# Material to process
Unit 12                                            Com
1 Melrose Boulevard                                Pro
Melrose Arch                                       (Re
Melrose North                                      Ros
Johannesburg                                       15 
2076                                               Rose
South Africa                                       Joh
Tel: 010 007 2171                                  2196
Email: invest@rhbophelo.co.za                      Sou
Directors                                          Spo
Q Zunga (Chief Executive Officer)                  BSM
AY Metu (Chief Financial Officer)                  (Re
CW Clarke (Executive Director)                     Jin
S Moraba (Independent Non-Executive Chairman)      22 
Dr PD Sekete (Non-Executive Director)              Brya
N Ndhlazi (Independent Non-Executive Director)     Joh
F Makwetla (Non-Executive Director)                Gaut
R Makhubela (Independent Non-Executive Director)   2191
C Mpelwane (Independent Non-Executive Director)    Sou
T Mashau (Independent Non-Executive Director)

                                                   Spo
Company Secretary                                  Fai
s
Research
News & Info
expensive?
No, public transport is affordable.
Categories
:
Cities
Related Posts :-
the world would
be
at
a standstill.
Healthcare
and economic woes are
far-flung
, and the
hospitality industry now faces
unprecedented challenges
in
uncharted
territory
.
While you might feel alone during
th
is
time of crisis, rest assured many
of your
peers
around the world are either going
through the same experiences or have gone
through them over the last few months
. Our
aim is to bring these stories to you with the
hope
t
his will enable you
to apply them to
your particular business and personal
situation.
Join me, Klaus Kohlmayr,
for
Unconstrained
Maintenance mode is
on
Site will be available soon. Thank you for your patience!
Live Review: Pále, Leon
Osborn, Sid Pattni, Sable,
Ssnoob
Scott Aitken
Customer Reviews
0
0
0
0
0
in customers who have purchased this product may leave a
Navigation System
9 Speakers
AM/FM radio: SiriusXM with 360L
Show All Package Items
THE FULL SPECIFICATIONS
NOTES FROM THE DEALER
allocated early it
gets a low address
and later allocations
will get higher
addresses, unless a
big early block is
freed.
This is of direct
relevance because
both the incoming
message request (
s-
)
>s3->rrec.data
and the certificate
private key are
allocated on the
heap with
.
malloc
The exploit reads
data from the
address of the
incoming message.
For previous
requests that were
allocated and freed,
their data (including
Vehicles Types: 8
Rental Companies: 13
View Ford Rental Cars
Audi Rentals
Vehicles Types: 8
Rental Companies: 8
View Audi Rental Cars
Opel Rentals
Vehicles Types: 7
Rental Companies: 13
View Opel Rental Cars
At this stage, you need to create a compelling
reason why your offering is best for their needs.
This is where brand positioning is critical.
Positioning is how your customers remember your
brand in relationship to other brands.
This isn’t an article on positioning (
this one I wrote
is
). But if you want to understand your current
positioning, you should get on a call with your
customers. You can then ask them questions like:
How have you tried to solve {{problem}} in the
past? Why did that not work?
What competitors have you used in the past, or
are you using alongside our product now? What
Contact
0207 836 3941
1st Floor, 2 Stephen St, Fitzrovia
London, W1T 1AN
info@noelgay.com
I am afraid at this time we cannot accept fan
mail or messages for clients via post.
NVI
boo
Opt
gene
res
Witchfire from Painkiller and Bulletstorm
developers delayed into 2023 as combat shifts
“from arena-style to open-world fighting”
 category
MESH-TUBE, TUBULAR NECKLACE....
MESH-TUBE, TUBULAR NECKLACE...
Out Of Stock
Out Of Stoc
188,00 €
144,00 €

# Activity
Reproduce only the lines above, starting at the line with "How have you" and ending at the line with "Witchfire from Painkiller and Bulletstorm", exactly as written.

# Exercise solution
How have you tried to solve {{problem}} in the
past? Why did that not work?
What competitors have you used in the past, or
are you using alongside our product now? What
Contact
0207 836 3941
1st Floor, 2 Stephen St, Fitzrovia
London, W1T 1AN
info@noelgay.com
I am afraid at this time we cannot accept fan
mail or messages for clients via post.
NVI
boo
Opt
gene
res
Witchfire from Painkiller and Bulletstorm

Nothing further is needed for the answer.